As for my own depression, I have slowly got on top of it these days. The worst is behind me, I hope. I did get to see someone as the Harley Street psychiatrist had promised – someone to whom I warmed, and shared a lot of stuff with. And some of it I seemed to have known for ever but just had in the wrong order, but I learned some things I had perhaps never thought of before – that my dad might well have been jealou
s of my success, for one thing. But most of all, I began to see the mum and dad that I grew up with not only as people who I loved and who undoubtedly loved me but also as just two people I happened to know, for whom life was still as complicated in middle age as it was for me as a child.
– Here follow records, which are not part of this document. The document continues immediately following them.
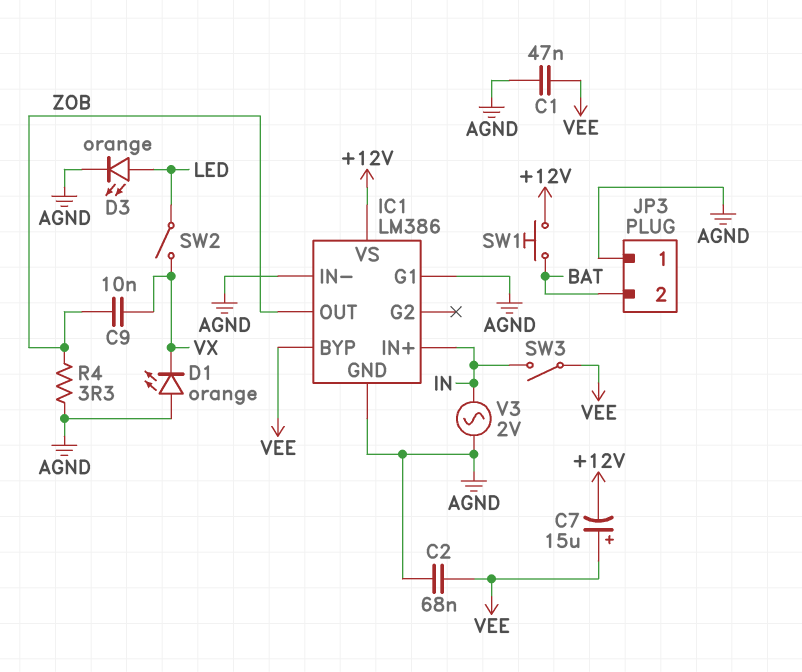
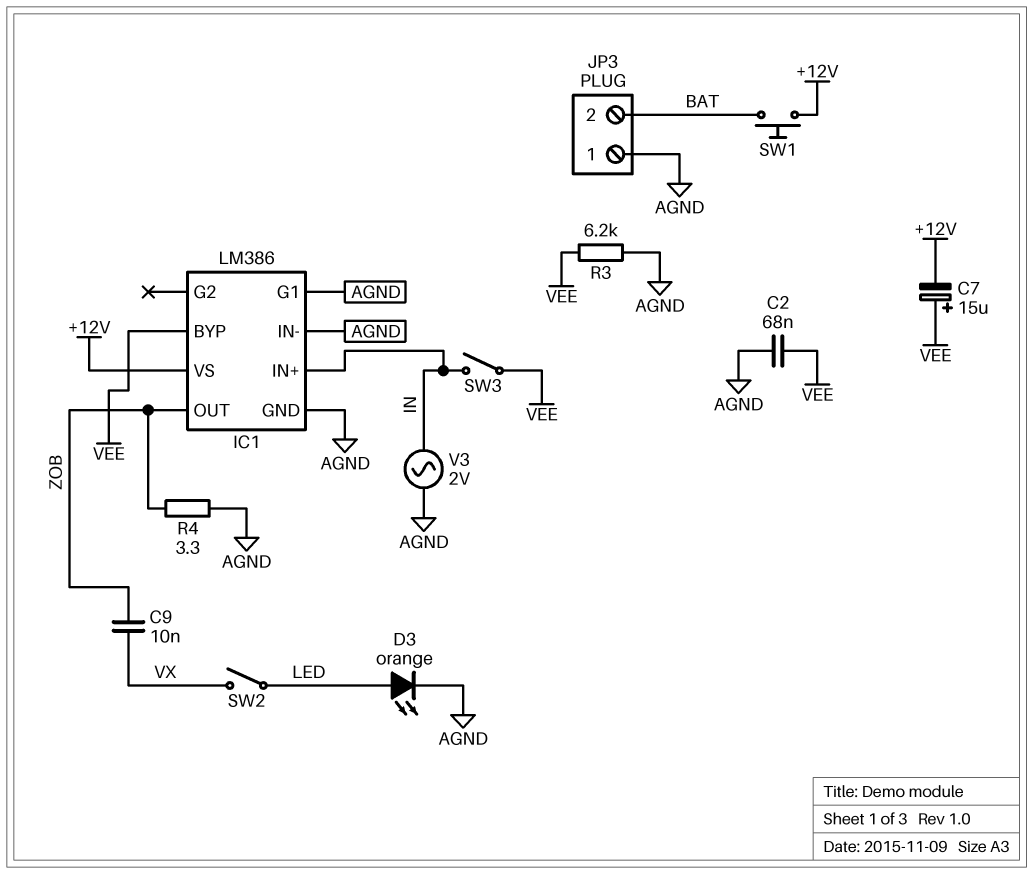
C1: 47nF (AGND, VEE) -> none
D1: LED orange (A AGND, K VX) -> none
R3: none -> 6.2k (AGND, VEE)

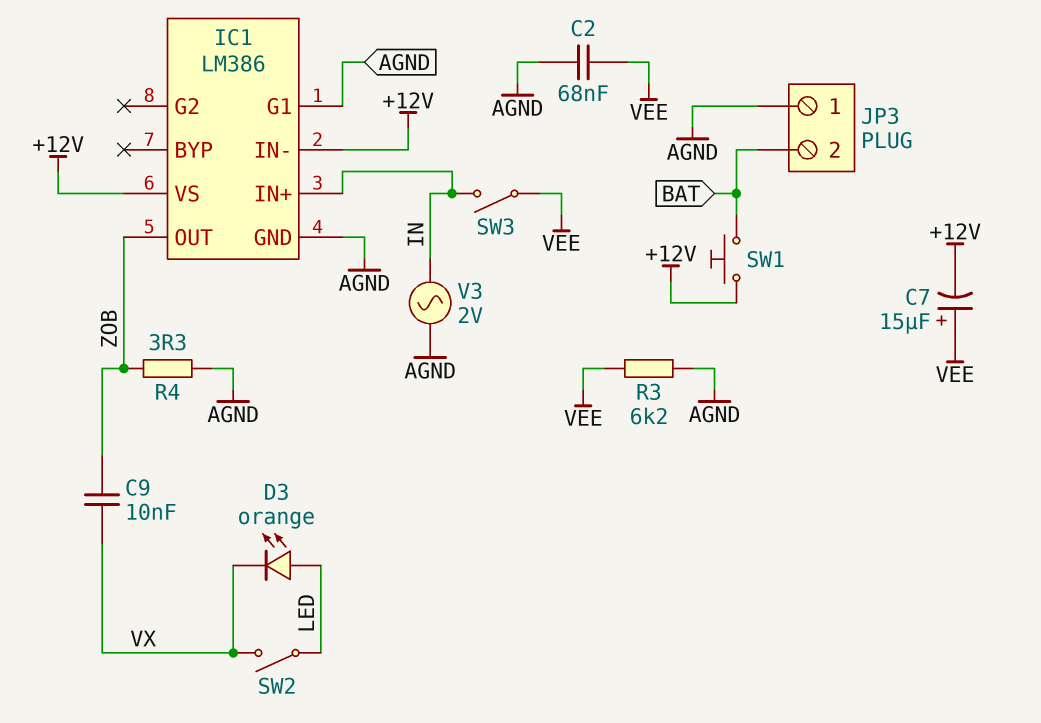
D3: LED orange (A LED, K AGND) -> LED orange (A LED, K VX)
IC1 pin BYP: VEE -> none
IC1 pin IN-: AGND -> +12V

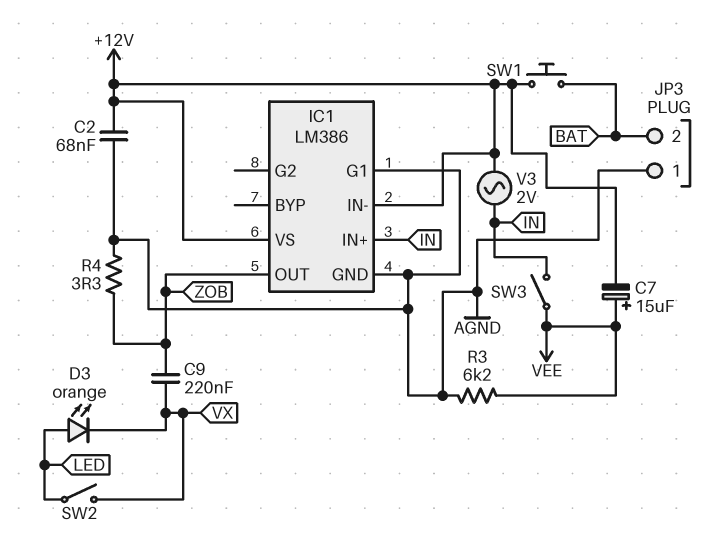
C2: 68nF (AGND, VEE) -> 68nF (+12V, AGND)
C9: 10nF (VX, ZOB) -> 220nF (VX, ZOB)
V3: AC 2V (AGND, IN) -> AC 2V (+12V, IN)

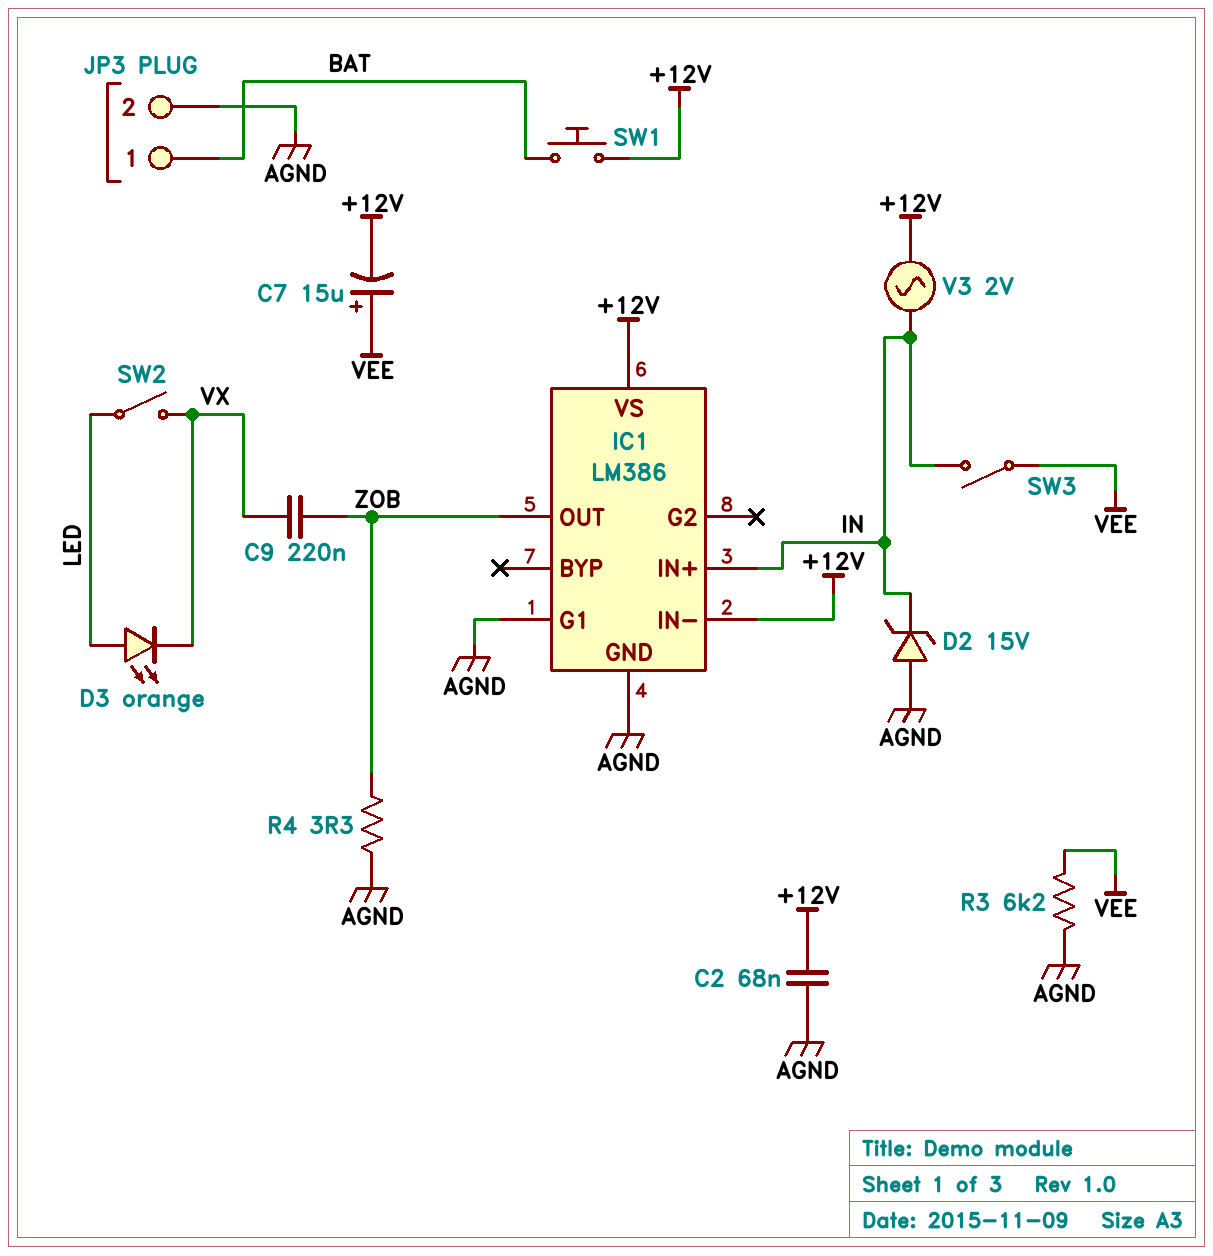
D2: none -> zener 15V (A AGND, K IN)
JP3 pin 1: AGND -> BAT
JP3 pin 2: BAT -> AGND

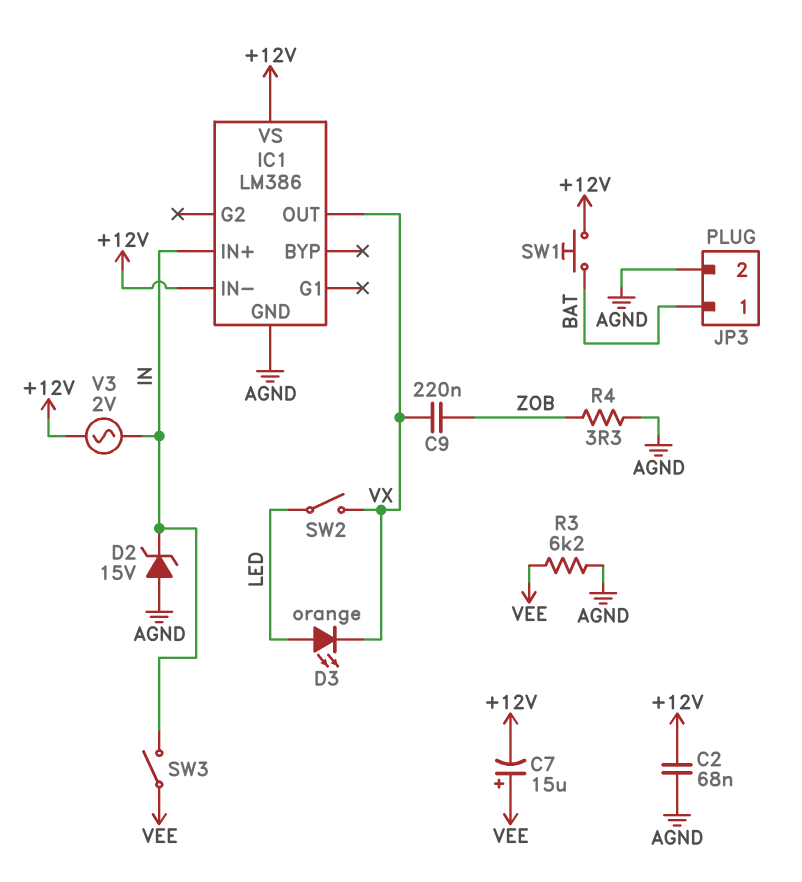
IC1 pin G1: AGND -> none
IC1 pin OUT: ZOB -> VX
What do I see when I look back at them now? In my dad, I see how the war offered the social mobility he craved as a precocious ambitious Glasgow boy. ‘Tommy’ was such a classless name. Approachable. Unpretentious. It was as though, on top of his natural skill as a musician, he acquired a key to a door, a route to imagined sophistication and acceptance on merit. He never went to the Scottish Academy of Music as he claimed to the BBC when accepting his appointment with the NDO, even though it went into the press release and was reprinted in all the newspapers. He faked his CV. He was venturesome. The boy who blagged the piano stool with Carl Barriteau. Leaping from opportunity to opportunity. Blending in. Having us on. The great charmer.
When the fusty old general confronts the young upstart Army medic and opportunistic rebel leader, Percy Toplis, in Alan Bleasdale’s 1986 First World War TV drama The Monocled Mutineer at the peak of the training-camp riot, and demands, ‘And who are you?’ Toplis replies, in so many words, ‘Anyone I want to be. And who are you . . . any more?’
There was something of Toplis in my dad. Confident, nimble, amoral, repudiative. And friends of mine, whose lives he passed though – in backstage dressing rooms or on family occasions – have said what a laugh he could be. Drink in one hand. Fag in the other. Stylish. Assertive. Charismatic.
And yet, I asked Brian to describe him in a single word. ‘Bloody-minded,’ he said. ‘Chippy. Brilliant but bolshy. He always had the talent but he didn’t have the personality, in that his single-mindedness led him down a blind alley.’